When I asked Tsvetkov if he currently has plans to lead any more "official" expeditions to further study the S-A site, he said that like everything else in Russia today the situation is very complex and discouraging. First of all, who is guardian of the site? The Committee on Meteorites claims that it is, but local officials in the district say they have the authority to regulate traffic into the site. So where does one apply for permission to visit the site? "Sometimes it is better not to ask," advised Tsvetkov. He said that anyone wanting permission could apply to the Administration of Promrye, the political district of the Russian Far East where the meteorite site is located. The Administration can issue an invitation to visit the site, but only with approval of the Russian Academy of Sciences. All applicants should be prepared to find themselves involved in a Catch-22 situation. One of my invitations had come in writing from St. Petersburg, which got my visa approved, and the other had come verbally from Tsvetkov.

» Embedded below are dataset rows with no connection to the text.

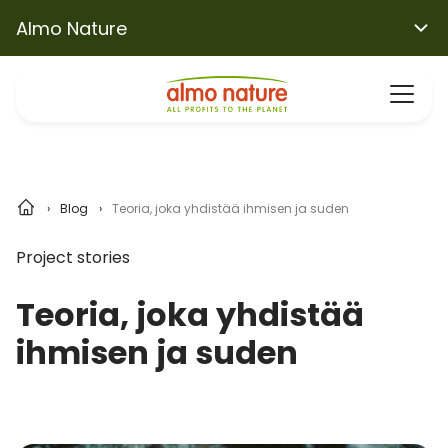
Almo Nature
Blog
Teoria, joka yhdistää ihmisen ja suden
Project stories
Teoria, joka yhdistää
ihmisen ja suden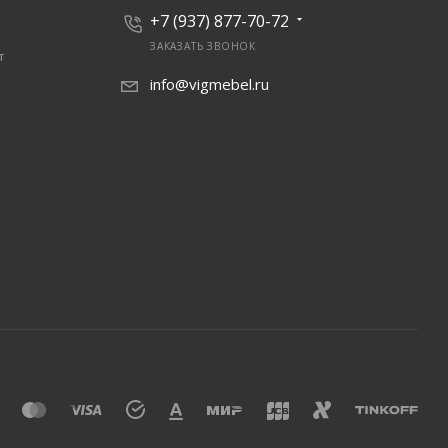
+7 (937) 877-70-72
ЗАКАЗАТЬ ЗВОНОК
т
info@vigmebel.ru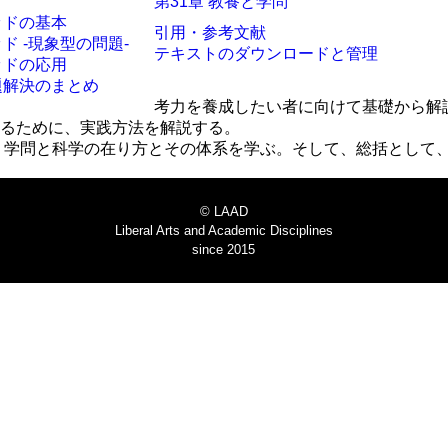
第31章 教養と学問
ッドの基本
引用・参考文献
ド -現象型の問題-
テキストのダウンロードと管理
ッドの応用
題解決のまとめ
考力を養成したい者に向けて基礎から解
成するために、実践方法を解説する。
べく、学問と科学の在り方とその体系を学ぶ。そして、総括として
© LAAD
Liberal Arts and Academic Disciplines
since 2015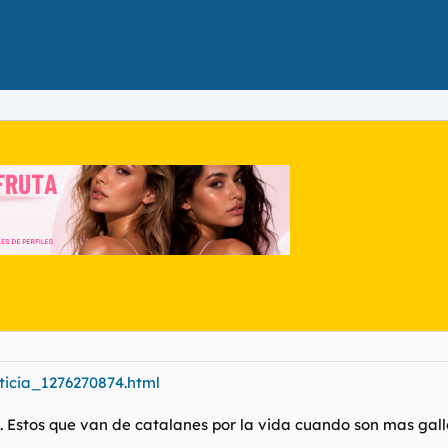
oticia_1276270874.html
Estos que van de catalanes por la vida cuando son mas gall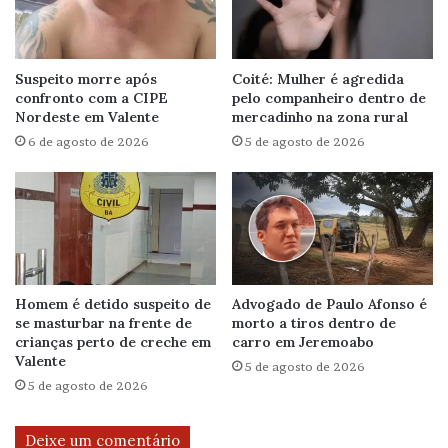
Suspeito morre após
Coité: Mulher é agredida
confronto com a CIPE
pelo companheiro dentro de
Nordeste em Valente
mercadinho na zona rural
6 de agosto de 2026
5 de agosto de 2026
Homem é detido suspeito de
Advogado de Paulo Afonso é
se masturbar na frente de
morto a tiros dentro de
crianças perto de creche em
carro em Jeremoabo
Valente
5 de agosto de 2026
5 de agosto de 2026
Deixe um comentário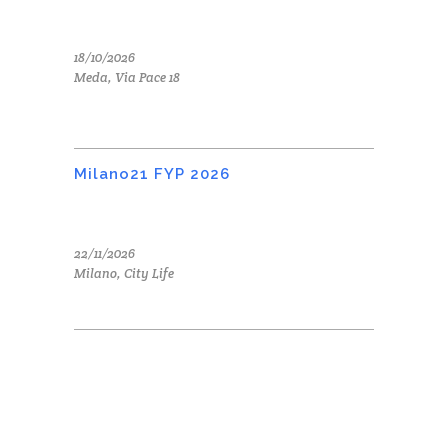
18/10/2026
Meda, Via Pace 18
Milano21 FYP 2026
22/11/2026
Milano, City Life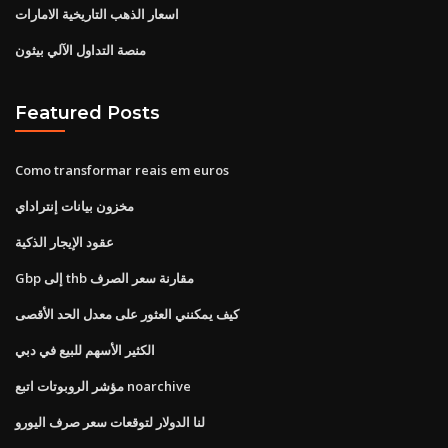
اسعار الذهب التاريخية الامارات
منصة التداول الآلي بيثون
Featured Posts
Como transformar reais em euros
مخزون بيانات إنتراداي
عقود الإيجار الذكية
Gbp إلى thb مقارنة سعر الصرف
كيف يمكنني العثور على معدل الحد الأقصى
الكثير الأسهم للبيع في دبي
مؤشر الروبوتات اتبع noarchive
لنا الدولار لتوقعات سعر صرف اليورو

How can you as a collector obtain specimens of individuals? Find them on the international market, or less likely on the illegal Russian market. But Tsvetkov said that virtually all of the S-A meteorites obtainable in Russia are fragments. What few individuals may be available bring whatever price the owner can manage to get. With a shrug, Tsvetkov said "maybe up to eight dollars a gram."
The original Russian collection is controlled by the insular Committee on Meteorites, which will not sell specimens. It will lend specimens to research institutions or swap specimens with Museums or scientific organizations. In rare instances the Committee has released specimens as gifts.

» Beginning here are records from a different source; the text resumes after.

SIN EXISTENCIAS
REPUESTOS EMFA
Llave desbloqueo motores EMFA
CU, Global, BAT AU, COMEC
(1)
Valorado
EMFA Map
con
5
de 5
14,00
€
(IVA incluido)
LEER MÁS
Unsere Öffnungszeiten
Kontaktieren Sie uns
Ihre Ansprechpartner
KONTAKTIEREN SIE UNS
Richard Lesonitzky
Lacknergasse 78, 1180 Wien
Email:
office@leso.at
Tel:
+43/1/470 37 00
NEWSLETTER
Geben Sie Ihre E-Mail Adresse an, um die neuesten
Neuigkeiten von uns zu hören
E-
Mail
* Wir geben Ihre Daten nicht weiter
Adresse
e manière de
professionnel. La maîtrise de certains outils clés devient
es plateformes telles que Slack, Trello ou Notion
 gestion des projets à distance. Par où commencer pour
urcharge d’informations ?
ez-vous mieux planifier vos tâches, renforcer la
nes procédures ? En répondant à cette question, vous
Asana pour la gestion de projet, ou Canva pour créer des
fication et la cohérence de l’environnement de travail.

WILL THERE BE FUTURE "OFFICIAL" EXPEDITIONS?
In 1994 Tsvetkov composed a letter signed by the chairman of the Astronomical Society asking the bureaucratic Committee on Meteorites to authorize for 1997 a 50-year international commemorative expedition, which Tsvetkov volunteered to organize and lead. He listed for the committee chairman, Mr. Sukulukov, several ways in which such an international effort would lead to further understanding of the S-A event and other meteorite falls. Further, it would be paid for entirely by foreign participants.

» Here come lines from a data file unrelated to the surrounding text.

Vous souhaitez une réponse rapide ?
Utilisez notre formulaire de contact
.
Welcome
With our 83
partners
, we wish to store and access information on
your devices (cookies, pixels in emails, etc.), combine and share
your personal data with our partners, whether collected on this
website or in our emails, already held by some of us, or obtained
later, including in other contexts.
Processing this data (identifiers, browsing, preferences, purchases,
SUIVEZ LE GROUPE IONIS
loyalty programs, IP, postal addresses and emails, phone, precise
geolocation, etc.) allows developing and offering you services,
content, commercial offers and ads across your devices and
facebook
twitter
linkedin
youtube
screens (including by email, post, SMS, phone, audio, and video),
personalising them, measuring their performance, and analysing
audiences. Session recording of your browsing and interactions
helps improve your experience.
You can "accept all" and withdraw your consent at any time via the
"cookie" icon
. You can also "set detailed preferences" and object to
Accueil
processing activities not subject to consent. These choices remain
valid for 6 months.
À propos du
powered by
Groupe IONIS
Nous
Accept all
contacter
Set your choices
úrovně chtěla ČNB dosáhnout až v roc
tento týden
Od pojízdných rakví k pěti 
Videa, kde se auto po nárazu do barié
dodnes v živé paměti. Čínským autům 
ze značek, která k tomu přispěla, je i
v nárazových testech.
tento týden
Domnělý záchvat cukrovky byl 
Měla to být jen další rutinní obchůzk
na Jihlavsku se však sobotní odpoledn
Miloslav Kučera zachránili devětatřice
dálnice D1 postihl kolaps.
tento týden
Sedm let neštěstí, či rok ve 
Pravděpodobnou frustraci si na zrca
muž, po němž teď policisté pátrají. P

On the 19th of May 1994 came this reply, which in part read: "Dear Dr. Tsvetkov: Details of the Sikhote-Alin meteorite site have already been exhaustively studied, and there is no need to further study the event. Further, I find it highly doubtful that your proposed expedition could contribute any new scientific data in the problem of the Sikhote-Alin meteorite. It is also doubtful that the study of microdispersed matter would contribute to further understanding of the event. Further, removal of S-A meteorites by foreigners decreases the opportunity [of the Committee on Meteorites] to exchange samples with scientists who have meteorites from other sites. In response to transferring part of the recovered fragments to the Russian Academy, there is no need since the Academy already has enough recovered samples, and they are well studied. We further think that all future visits to the site should be restricted."
Does this scientifically unsound decision mean that the remaining 70 tons of S-A meteorites, oxidizing away in the ground, will never see the light of day? At this writing (September, 1996), three members of the Committee on Meteorites are attempting to organize an international conference on Sikhote-Alin to be held in Russia in the summer of 1997. They also are in favor of opening the site to responsible investigators.